Los lunes solía pesarme para seguir llenando el récord del peso que había perdido mientras entrenaba en el gimnasio, y solía regresar eufórica a la casa a contarle a mi papá, para que supiera que no estaba pagando la mensualidad en vano, a mi mamá, para que se animará a comprar más frutas y verduras, y a Carla, para que reafirmara la confianza que paso a paso construía. Ese lunes no hice nada de lo que acostumbraba, me levanté tarde para encontrar una casa vacía y en silencio, estando sola y sin miradas evite comer dulces y harinas, evite pensar en el, simplemente me pasé toda la mañana imaginando insegura la reacción de la gente al verme caminar más despacio, más despeinada y descubierta que de costumbre, sin el montón de papeles y cuadernos que cargo encima, contemplando más que cualquier otro día la peligrosidad de subir las escaleras de la universidad.
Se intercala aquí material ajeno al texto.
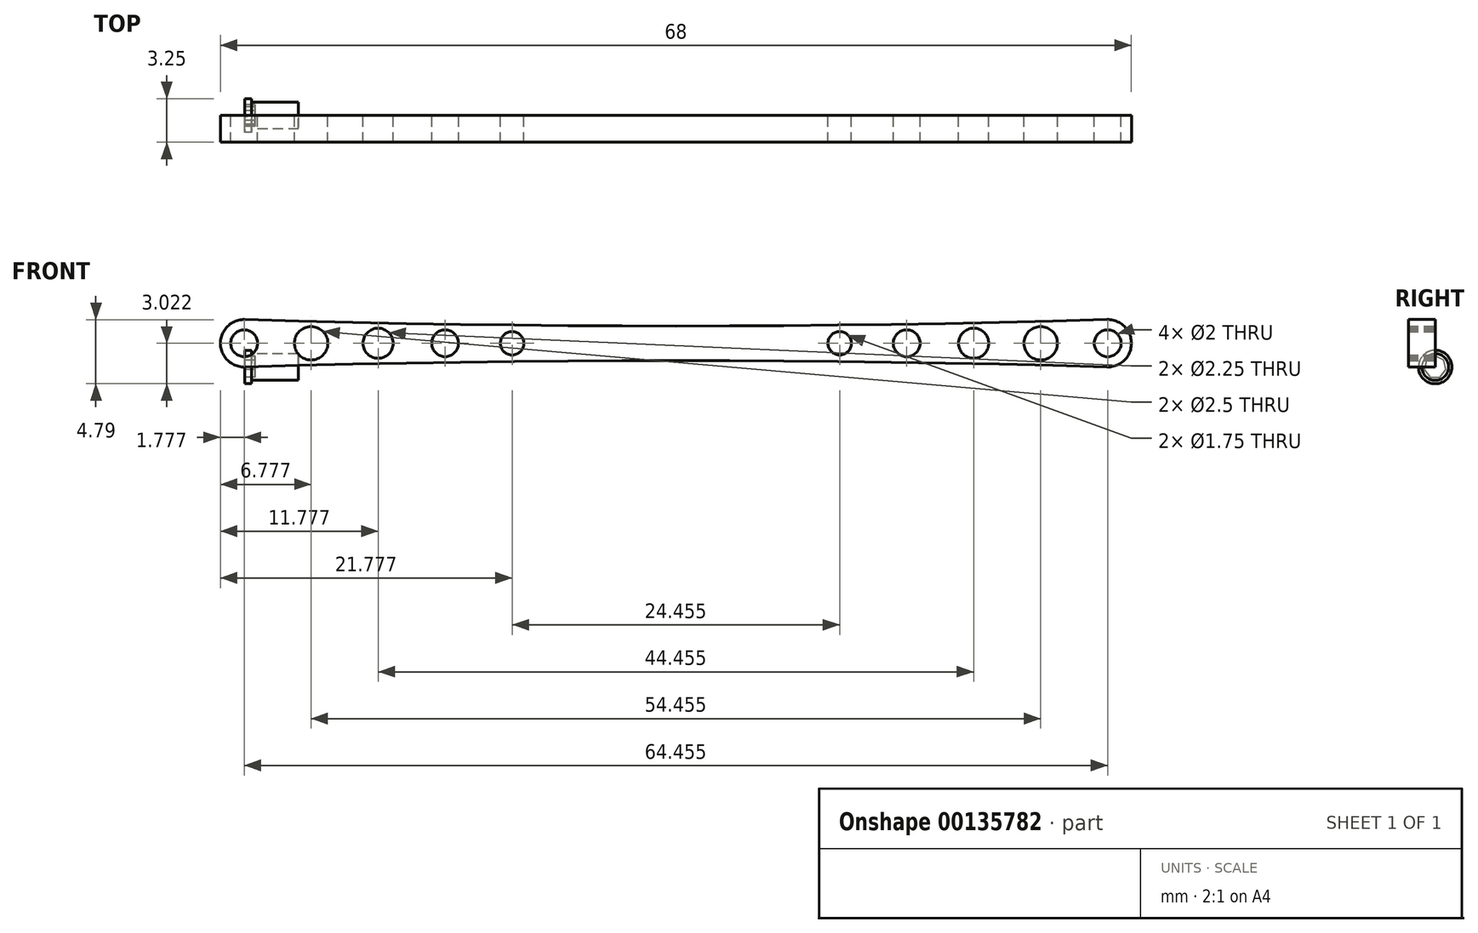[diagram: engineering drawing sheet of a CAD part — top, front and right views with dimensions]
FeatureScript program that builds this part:
annotation { "Feature Type Name" : "Feature", "Feature Type Description" : "" }
export const myFeature = defineFeature(function(context is Context, id is Id, definition is map)
    precondition{}
    {
        {
            var Q0;
            Q0=qCreatedBy(makeId("Front.planeOp"),FACE);
            var sketch = newSketch(context, id + "F0", { "sketchPlane" : qUnion([Q0])});
            skArc(sketch, "E0", {"start": v(0, 3.54) * mm, "mid": v(-1.83, 1.77) * mm, "end": v(0, 0) * mm});
            skArc(sketch, "E1", {"start": v(64.35, 0) * mm, "mid": v(66.17, 1.77) * mm, "end": v(64.35, 3.54) * mm});
            skArc(sketch, "E2", {"start": v(0, 3.54) * mm, "mid": v(32.17, 3.06) * mm, "end": v(64.35, 3.54) * mm});
            skArc(sketch, "E3", {"start": v(64.35, 0) * mm, "mid": v(32.17, 0.48) * mm, "end": v(0, 0) * mm});
            skCircle(sketch, "E4", {"center": v(-0.05, 1.77) * mm, "radius": 1 * mm});
            skCircle(sketch, "E5", {"center": v(64.4, 1.77) * mm, "radius": 1 * mm});
            skLineSegment(sketch, "E6", {"start": v(-0.05, 1.77) * mm, "end": v(64.4, 1.77) * mm, "construction": true});
            skCircle(sketch, "E7", {"center": v(4.95, 1.77) * mm, "radius": 1.25 * mm});
            skCircle(sketch, "E8", {"center": v(9.95, 1.77) * mm, "radius": 1.13 * mm});
            skCircle(sketch, "E9", {"center": v(14.95, 1.77) * mm, "radius": 1 * mm});
            skCircle(sketch, "E10", {"center": v(19.95, 1.77) * mm, "radius": 0.88 * mm});
            skCircle(sketch, "E11", {"center": v(59.4, 1.77) * mm, "radius": 1.25 * mm});
            skCircle(sketch, "E12", {"center": v(54.4, 1.77) * mm, "radius": 1.13 * mm});
            skCircle(sketch, "E13", {"center": v(49.4, 1.77) * mm, "radius": 1 * mm});
            skCircle(sketch, "E14", {"center": v(44.4, 1.77) * mm, "radius": 0.88 * mm});
            skSolve(sketch);
        }
        {
            var Q0;
            Q0 = qSketchRegion(id + "F0", true);
            extrude(context, id + "F1", {"entities" : qUnion([Q0]), "depth" : 2 * mm});
        }
        {
            var Q0;
            Q0=qCreatedBy(makeId("Front.planeOp"),FACE);
            var sketch = newSketch(context, id + "F2", { "sketchPlane" : qUnion([Q0])});
            skLineSegment(sketch, "E15", {"start": v(-3.37, 0) * mm, "end": v(6.86, 0) * mm, "construction": true});
            skLineSegment(sketch, "E16", {"start": v(0, 0) * mm, "end": v(0, 1.25) * mm});
            skLineSegment(sketch, "E17", {"start": v(0, 1.25) * mm, "end": v(0.5, 1.25) * mm});
            skLineSegment(sketch, "E18", {"start": v(0.5, 1.25) * mm, "end": v(0.5, 1) * mm});
            skLineSegment(sketch, "E19", {"start": v(0.5, 1) * mm, "end": v(4, 1) * mm});
            skLineSegment(sketch, "E20", {"start": v(4, 1) * mm, "end": v(4, 0) * mm});
            skLineSegment(sketch, "E21", {"start": v(4, 0) * mm, "end": v(0, 0) * mm});
            skSolve(sketch);
        }
        {
            var Q0;
            Q0=makeQuery(id+"F2.imprint","IMPRINT",FACE,{"disambiguationData":[TD([[makeQuery(id+"F2.imprint","IMPRINT",EDGE,{"derivedFrom":sQuery(id+"F2.wireOp",EDGE,"E16")}),-1.0]])]});
            var Q1;
            Q1=sQuery(id+"F2.wireOp",EDGE,"E15");
            revolve(context, id + "F3", {"entities" : qUnion([Q0]), "axis" : qUnion([Q1]), "revolveType" : RevolveType.FULL});
        }
        {
            var Q0;
            Q0=makeQuery(id+"F3.opRevolve","SWEPT_FACE",FACE,{"disambiguationData":[OSD([sQuery(id+"F2.wireOp",EDGE,"E16")])]});
            var sketch = newSketch(context, id + "F4", { "sketchPlane" : qUnion([Q0])});
            skCircle(sketch, "E22.cCircle", {"center": v(0, 0) * mm, "radius": 0.75 * mm, "construction": true});
            skLineSegment(sketch, "E22.0", {"start": v(0.81, -0.18) * mm, "end": v(0.36, -0.75) * mm});
            skLineSegment(sketch, "E22.1", {"start": v(0.36, -0.75) * mm, "end": v(-0.36, -0.75) * mm});
            skLineSegment(sketch, "E22.2", {"start": v(-0.36, -0.75) * mm, "end": v(-0.81, -0.19) * mm});
            skLineSegment(sketch, "E22.3", {"start": v(-0.81, -0.19) * mm, "end": v(-0.65, 0.52) * mm});
            skLineSegment(sketch, "E22.4", {"start": v(-0.65, 0.52) * mm, "end": v(0, 0.83) * mm});
            skLineSegment(sketch, "E22.5", {"start": v(0, 0.83) * mm, "end": v(0.65, 0.52) * mm});
            skLineSegment(sketch, "E22.6", {"start": v(0.65, 0.52) * mm, "end": v(0.81, -0.18) * mm});
            skPoint(sketch, "E22.0.midPoint", {"position": v(0.59, -0.47) * mm});
            skSolve(sketch);
        }
        {
            var Q0;
            Q0=makeQuery(id+"F4.imprint","IMPRINT",FACE,{"disambiguationData":[TD([[makeQuery(id+"F4.imprint","IMPRINT",EDGE,{"derivedFrom":sQuery(id+"F4.wireOp",EDGE,"E22.0")}),-1.0]])]});
            extrude(context, id + "F5", {"entities" : qUnion([Q0]), "operationType" : NewBodyOperationType.REMOVE, "oppositeDirection" : true, "depth" : .75 * mm});
        }
    });
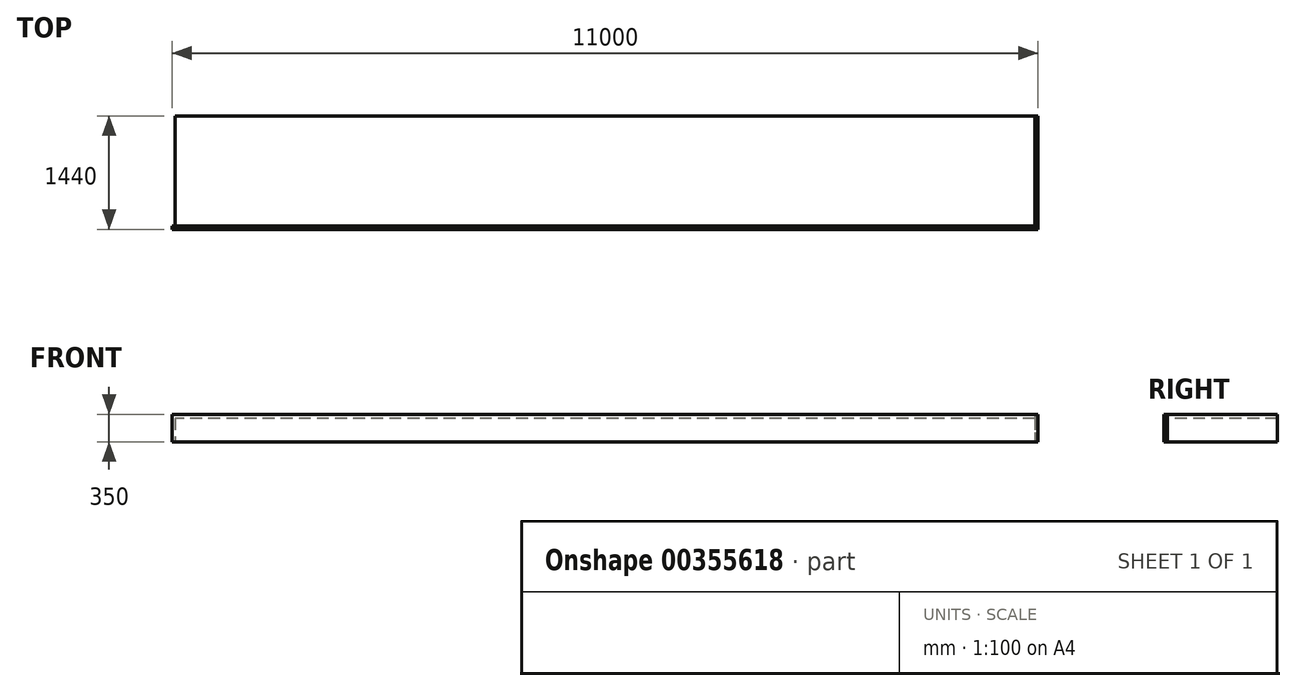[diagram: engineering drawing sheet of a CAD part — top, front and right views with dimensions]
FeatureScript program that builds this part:
annotation { "Feature Type Name" : "Feature", "Feature Type Description" : "" }
export const myFeature = defineFeature(function(context is Context, id is Id, definition is map)
    precondition{}
    {
        {
            var Q0;
            Q0=qCreatedBy(makeId("Top.planeOp"),FACE);
            var sketch = newSketch(context, id + "F0", { "sketchPlane" : qUnion([Q0])});
            skLineSegment(sketch, "E0.bottom", {"start": v(5460, 700) * mm, "end": v(-5460, 700) * mm});
            skLineSegment(sketch, "E0.top", {"start": v(5460, -700) * mm, "end": v(-5460, -700) * mm});
            skLineSegment(sketch, "E0.left", {"start": v(5460, 700) * mm, "end": v(5460, -700) * mm});
            skLineSegment(sketch, "E0.right", {"start": v(-5460, 700) * mm, "end": v(-5460, -700) * mm});
            skPoint(sketch, "E0.middle", {"position": v(0, 0) * mm});
            skSolve(sketch);
        }
        {
            var Q0;
            Q0=qSketchRegion(id+"F0",true);
            extrude(context, id + "F1", {"entities" : qUnion([Q0]), "depth" : 300 * mm});
        }
        {
            var Q0;
            Q0=makeQuery(id+"F1.opExtrude","SWEPT_FACE",FACE,{"disambiguationData":[OSD([sQuery(id+"F0.wireOp",EDGE,"E0.left")])]});
            var sketch = newSketch(context, id + "F2", { "sketchPlane" : qUnion([Q0])});
            skLineSegment(sketch, "E1.bottom", {"start": v(-700, 0) * mm, "end": v(700, 0) * mm});
            skLineSegment(sketch, "E1.top", {"start": v(-700, 350) * mm, "end": v(700, 350) * mm});
            skLineSegment(sketch, "E1.left", {"start": v(-700, 0) * mm, "end": v(-700, 350) * mm});
            skLineSegment(sketch, "E1.right", {"start": v(700, 0) * mm, "end": v(700, 350) * mm});
            skSolve(sketch);
        }
        {
            var Q0;
            Q0=qSketchRegion(id+"F2",true);
            extrude(context, id + "F3", {"entities" : qUnion([Q0]), "depth" : 40 * mm});
        }
        {
            var Q0;
            Q0=makeQuery(id+"F1.opExtrude","SWEPT_FACE",FACE,{"disambiguationData":[OSD([sQuery(id+"F0.wireOp",EDGE,"E0.top")])]});
            var sketch = newSketch(context, id + "F4", { "sketchPlane" : qUnion([Q0])});
            skLineSegment(sketch, "E2.bottom", {"start": v(-5500, 350) * mm, "end": v(5500, 350) * mm});
            skLineSegment(sketch, "E2.top", {"start": v(-5500, 0) * mm, "end": v(5500, 0) * mm});
            skLineSegment(sketch, "E2.left", {"start": v(-5500, 350) * mm, "end": v(-5500, 0) * mm});
            skLineSegment(sketch, "E2.right", {"start": v(5500, 350) * mm, "end": v(5500, 0) * mm});
            skSolve(sketch);
        }
        {
            var Q0;
            Q0=qSketchRegion(id+"F4",true);
            extrude(context, id + "F5", {"entities" : qUnion([Q0]), "depth" : 40 * mm});
        }
    });
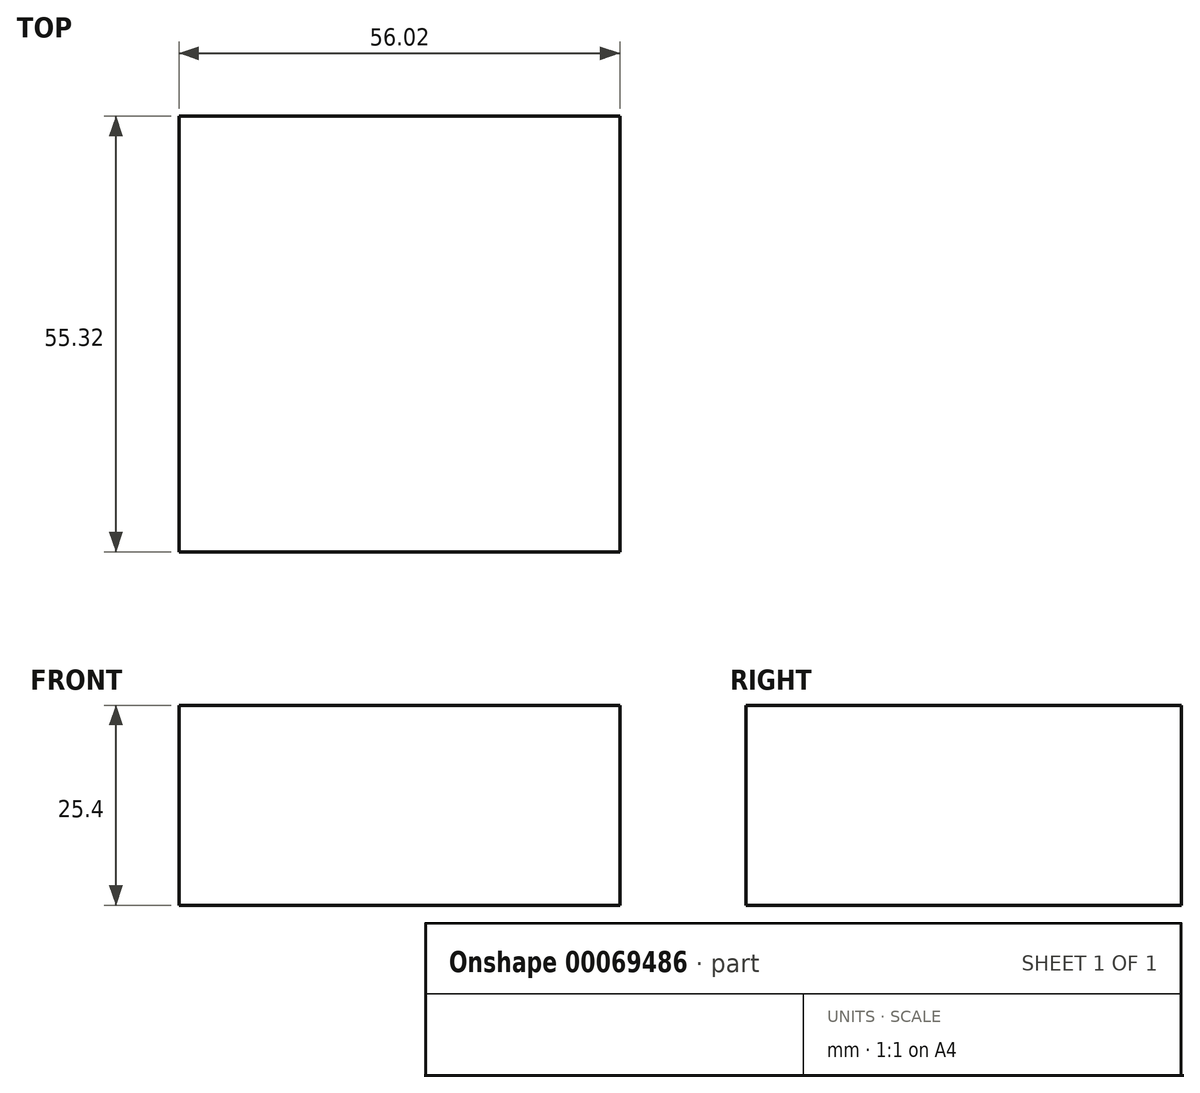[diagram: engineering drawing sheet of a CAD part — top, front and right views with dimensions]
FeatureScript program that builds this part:
annotation { "Feature Type Name" : "Feature", "Feature Type Description" : "" }
export const myFeature = defineFeature(function(context is Context, id is Id, definition is map)
    precondition{}
    {
        {
            var Q0;
            Q0=qCreatedBy(makeId("Top.planeOp"),FACE);
            var sketch = newSketch(context, id + "F0", { "sketchPlane" : qUnion([Q0])});
            skLineSegment(sketch, "E0.rect.bottom", {"start": v(-28, 27.66) * mm, "end": v(28, 27.66) * mm});
            skLineSegment(sketch, "E0.rect.top", {"start": v(-28, -27.66) * mm, "end": v(28, -27.66) * mm});
            skLineSegment(sketch, "E0.rect.left", {"start": v(-28, 27.66) * mm, "end": v(-28, -27.66) * mm});
            skLineSegment(sketch, "E0.rect.right", {"start": v(28, 27.66) * mm, "end": v(28, -27.66) * mm});
            skPoint(sketch, "E0.rect.middle", {"position": v(0, 0) * mm});
            skSolve(sketch);
        }
        {
            var Q0;
            Q0 = qSketchRegion(id + "F0", true);
            extrude(context, id + "F1", {"entities" : qUnion([Q0]), "depth" : 25.4 * mm});
        }
    });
Luego de ducharme y poner mi mejor cara de falsa despreocupación, me acomode el vestido que jamás pensé me pondría para la universidad, me despedí de mi mamá mientras le prometía de nuevo que le escribiría todo la tarde cualquier por menor de mi travesía, y me subí al taxi, de nuevo a contar la historia de como alguien de mi edad termina con un píe fracturado sin haber estado involucrada en alguna clase de accidente automovilístico, como la mayoría suele preguntar al detallar a la morena corpulenta que camina torpe con las muletas. "¿moto nena?". Me baje en la esquina y solo 50 pasos me bastaron para sentirme derrotada nuevamente, caminar así suponía no solo un esfuerzo físico sino una coordinación mental importante, fuerza en los brazos y la pierna sana, fuerza que saque de lo más profundo de mi ser con tal de no terminar ahogada en la mitad de un anden ante decenas de miradas indiferentes. Por donde pasaba, me encontraba voces curiosas por saber de mi, y tristemente dejaba atrás risas indiscretas y miradas de desapruebo ante lo tonta que mi accidente me hacía parecer ahora. No niego que había personas verdaderamente atentas y preocupadas, dispuestas a sostener una puerta o a ofrecerme un asiento, pero ante tantos desaciertos recientes y con la sensación de que nadie comprendía el infierno que atravesaba mi ánimo decaía. Recorrí ambas sedes, subí y baje escaleras, sude mares y lastime aún mas mis brazos, ni hablar del dolor que sentía en las manos al tratar de empuñar un lápiz para tomar apuntes en clase, me mortificaba saber que aún tenía otros 41 días de este martirio, no sobreviviría. De nuevo pensaba que mis proyectos estaban en la cuerda floja y se balanceaban peligrosamente, como yo al tratar de sostener el peso de mi cuerpo en el aire para subir los escalones mal diseñados de la universidad, que aunque rodeada de personas vigilantes para evitar que cayera cerraba los ojos temerosa y desconfiada de que, como en otros aspectos de mi vida, me dejaran caer.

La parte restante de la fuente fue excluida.